Pickering responded to Chapman’s letter, which he had also posted on social media, on May 5, saying that the museum would welcome the possibility of a dialogue. A new statement posted on the Peabody’s website reads that the museum and the Ponca tribe are “in active discussion about the homecoming of Chief Standing Bear’s pipe tomahawk belonging to the Ponca people.”

Larry Wright Jr., the chairman of the Ponca Tribe of Nebraska, told AP: “That’s a piece of our history that represents who we are and why we’re here in Nebraska, so for it to be back home is very appropriate.” Wright added that the Ponca Tribal Museum in Niobrara, Nebraska is currently preparing to house the tomahawk and other artifacts.

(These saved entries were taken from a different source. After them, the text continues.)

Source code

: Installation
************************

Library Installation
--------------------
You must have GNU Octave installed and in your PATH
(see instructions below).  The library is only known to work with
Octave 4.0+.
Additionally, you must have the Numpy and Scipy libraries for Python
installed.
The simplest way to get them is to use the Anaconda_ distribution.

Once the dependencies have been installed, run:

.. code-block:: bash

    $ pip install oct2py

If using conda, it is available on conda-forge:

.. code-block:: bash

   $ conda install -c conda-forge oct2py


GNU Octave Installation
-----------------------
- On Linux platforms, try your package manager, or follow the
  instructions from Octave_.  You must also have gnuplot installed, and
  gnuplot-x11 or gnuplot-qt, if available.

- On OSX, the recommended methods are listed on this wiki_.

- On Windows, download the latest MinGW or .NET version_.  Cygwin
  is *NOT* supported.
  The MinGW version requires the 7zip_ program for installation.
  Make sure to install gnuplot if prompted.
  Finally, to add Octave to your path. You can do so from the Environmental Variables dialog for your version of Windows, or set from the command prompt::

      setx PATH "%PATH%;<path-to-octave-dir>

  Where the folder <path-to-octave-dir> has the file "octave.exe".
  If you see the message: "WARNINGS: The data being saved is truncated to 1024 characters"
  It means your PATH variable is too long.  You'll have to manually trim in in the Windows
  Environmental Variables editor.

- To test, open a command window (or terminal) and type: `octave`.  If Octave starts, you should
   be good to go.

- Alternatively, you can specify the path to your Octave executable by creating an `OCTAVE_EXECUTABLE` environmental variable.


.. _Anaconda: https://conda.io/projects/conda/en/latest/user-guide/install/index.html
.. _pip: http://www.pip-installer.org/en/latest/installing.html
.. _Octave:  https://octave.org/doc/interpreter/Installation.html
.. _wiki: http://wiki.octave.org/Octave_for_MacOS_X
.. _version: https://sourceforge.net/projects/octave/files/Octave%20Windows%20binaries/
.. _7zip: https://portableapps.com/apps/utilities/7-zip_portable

Earlier this year, the Peabody was criticized by the Association on American Indian Affairs (AAIA) for allegedly failing to fulfill the mandates of Native American Graves Protection and Repatriation Act (NAGPRA), which was implemented in 1990 and requires that federally funded institutions inventory and repatriate any Native American human remains and funerary and sacred objects in their collections. In response, the Peabody asserted that it had upheld NAGPRA but issued a public apology and announced plans to enact a series of policy changes around voluntary repatriation. The return of the tomahawk may be indicative of this welcome shift.